▶ [Work instructions] The lines to find are those in the entries that hold the word "type"; copy every one of them.

##### Source data #####

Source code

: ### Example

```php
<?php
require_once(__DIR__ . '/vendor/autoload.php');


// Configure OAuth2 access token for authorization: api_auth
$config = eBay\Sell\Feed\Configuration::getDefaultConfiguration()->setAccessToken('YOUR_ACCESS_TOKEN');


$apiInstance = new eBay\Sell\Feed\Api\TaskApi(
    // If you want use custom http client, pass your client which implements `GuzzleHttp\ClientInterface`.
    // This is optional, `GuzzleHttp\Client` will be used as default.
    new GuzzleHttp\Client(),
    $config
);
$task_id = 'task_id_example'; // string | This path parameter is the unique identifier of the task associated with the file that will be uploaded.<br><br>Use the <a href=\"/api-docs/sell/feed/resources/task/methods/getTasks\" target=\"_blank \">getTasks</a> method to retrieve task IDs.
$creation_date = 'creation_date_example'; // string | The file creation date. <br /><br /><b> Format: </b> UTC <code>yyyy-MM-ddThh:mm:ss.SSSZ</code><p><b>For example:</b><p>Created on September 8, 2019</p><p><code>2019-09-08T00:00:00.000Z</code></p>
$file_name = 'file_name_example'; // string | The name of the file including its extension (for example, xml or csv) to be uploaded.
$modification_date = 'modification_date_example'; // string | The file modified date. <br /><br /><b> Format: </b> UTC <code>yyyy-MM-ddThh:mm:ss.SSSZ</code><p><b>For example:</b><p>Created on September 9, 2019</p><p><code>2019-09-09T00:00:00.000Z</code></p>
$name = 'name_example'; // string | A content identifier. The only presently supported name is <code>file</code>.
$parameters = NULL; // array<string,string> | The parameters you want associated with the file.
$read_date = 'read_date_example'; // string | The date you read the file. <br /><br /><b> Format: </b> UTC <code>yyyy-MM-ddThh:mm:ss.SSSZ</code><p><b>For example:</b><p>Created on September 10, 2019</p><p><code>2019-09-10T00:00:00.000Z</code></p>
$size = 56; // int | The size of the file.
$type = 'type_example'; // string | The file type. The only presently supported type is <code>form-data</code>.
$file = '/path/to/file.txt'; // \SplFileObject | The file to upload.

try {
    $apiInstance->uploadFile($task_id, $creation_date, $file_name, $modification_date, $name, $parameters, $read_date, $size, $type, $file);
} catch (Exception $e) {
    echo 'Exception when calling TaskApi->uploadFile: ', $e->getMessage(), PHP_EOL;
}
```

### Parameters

#####

▶ [Output of the task]
$type = 'type_example'; // string | The file type. The only presently supported type is <code>form-data</code>.
    $apiInstance->uploadFile($task_id, $creation_date, $file_name, $modification_date, $name, $parameters, $read_date, $size, $type, $file);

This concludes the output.